● DESCRIPTION OF THE TASK: Whenever a line in the material below includes "using", copy that line.

● PROVIDED MATERIAL:
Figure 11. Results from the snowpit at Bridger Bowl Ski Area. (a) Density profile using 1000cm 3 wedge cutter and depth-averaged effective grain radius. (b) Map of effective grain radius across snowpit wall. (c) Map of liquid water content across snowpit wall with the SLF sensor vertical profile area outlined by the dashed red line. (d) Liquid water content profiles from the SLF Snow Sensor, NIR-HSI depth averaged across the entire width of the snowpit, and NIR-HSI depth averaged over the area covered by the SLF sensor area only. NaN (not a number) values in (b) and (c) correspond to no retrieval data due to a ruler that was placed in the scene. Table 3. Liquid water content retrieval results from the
...
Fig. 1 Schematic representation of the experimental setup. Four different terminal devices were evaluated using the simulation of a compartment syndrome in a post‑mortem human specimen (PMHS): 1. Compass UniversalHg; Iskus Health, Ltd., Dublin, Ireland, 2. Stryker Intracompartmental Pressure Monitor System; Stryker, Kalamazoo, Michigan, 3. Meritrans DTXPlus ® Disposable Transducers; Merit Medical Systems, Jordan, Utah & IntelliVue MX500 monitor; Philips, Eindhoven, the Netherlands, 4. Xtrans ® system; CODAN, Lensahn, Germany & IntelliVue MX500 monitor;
* * *
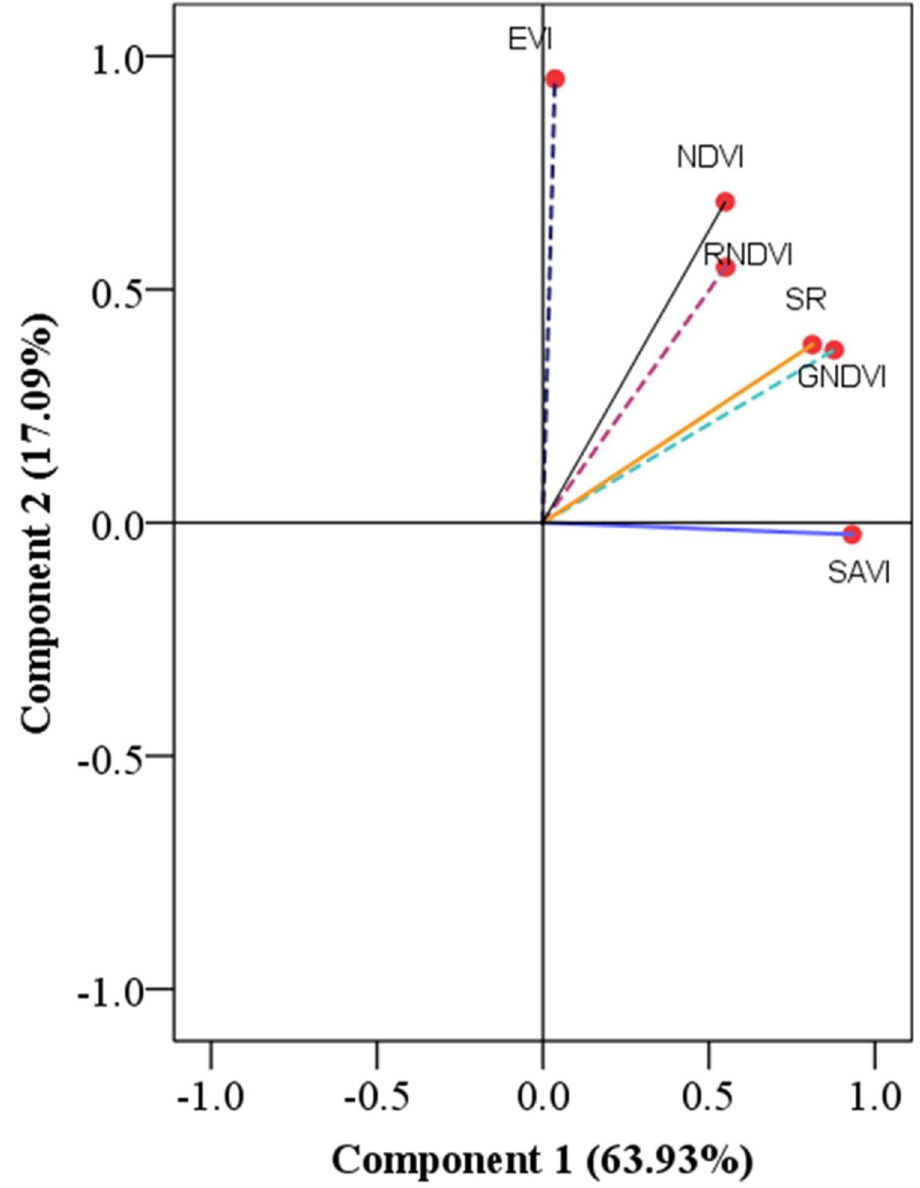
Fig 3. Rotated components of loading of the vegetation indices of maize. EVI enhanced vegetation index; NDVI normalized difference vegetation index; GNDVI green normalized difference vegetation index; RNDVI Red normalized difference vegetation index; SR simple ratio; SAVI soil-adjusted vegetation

● RESULT:
Figure 11. Results from the snowpit at Bridger Bowl Ski Area. (a) Density profile using 1000cm 3 wedge cutter and depth-averaged effective grain radius. (b) Map of effective grain radius across snowpit wall. (c) Map of liquid water content across snowpit wall with the SLF sensor vertical profile area outlined by the dashed red line. (d) Liquid water content profiles from the SLF Snow Sensor, NIR-HSI depth averaged across the entire width of the snowpit, and NIR-HSI depth averaged over the area covered by the SLF sensor area only. NaN (not a number) values in (b) and (c) correspond to no retrieval data due to a ruler that was placed in the scene. Table 3. Liquid water content retrieval results from the
Fig. 1 Schematic representation of the experimental setup. Four different terminal devices were evaluated using the simulation of a compartment syndrome in a post‑mortem human specimen (PMHS): 1. Compass UniversalHg; Iskus Health, Ltd., Dublin, Ireland, 2. Stryker Intracompartmental Pressure Monitor System; Stryker, Kalamazoo, Michigan, 3. Meritrans DTXPlus ® Disposable Transducers; Merit Medical Systems, Jordan, Utah & IntelliVue MX500 monitor; Philips, Eindhoven, the Netherlands, 4. Xtrans ® system; CODAN, Lensahn, Germany & IntelliVue MX500 monitor;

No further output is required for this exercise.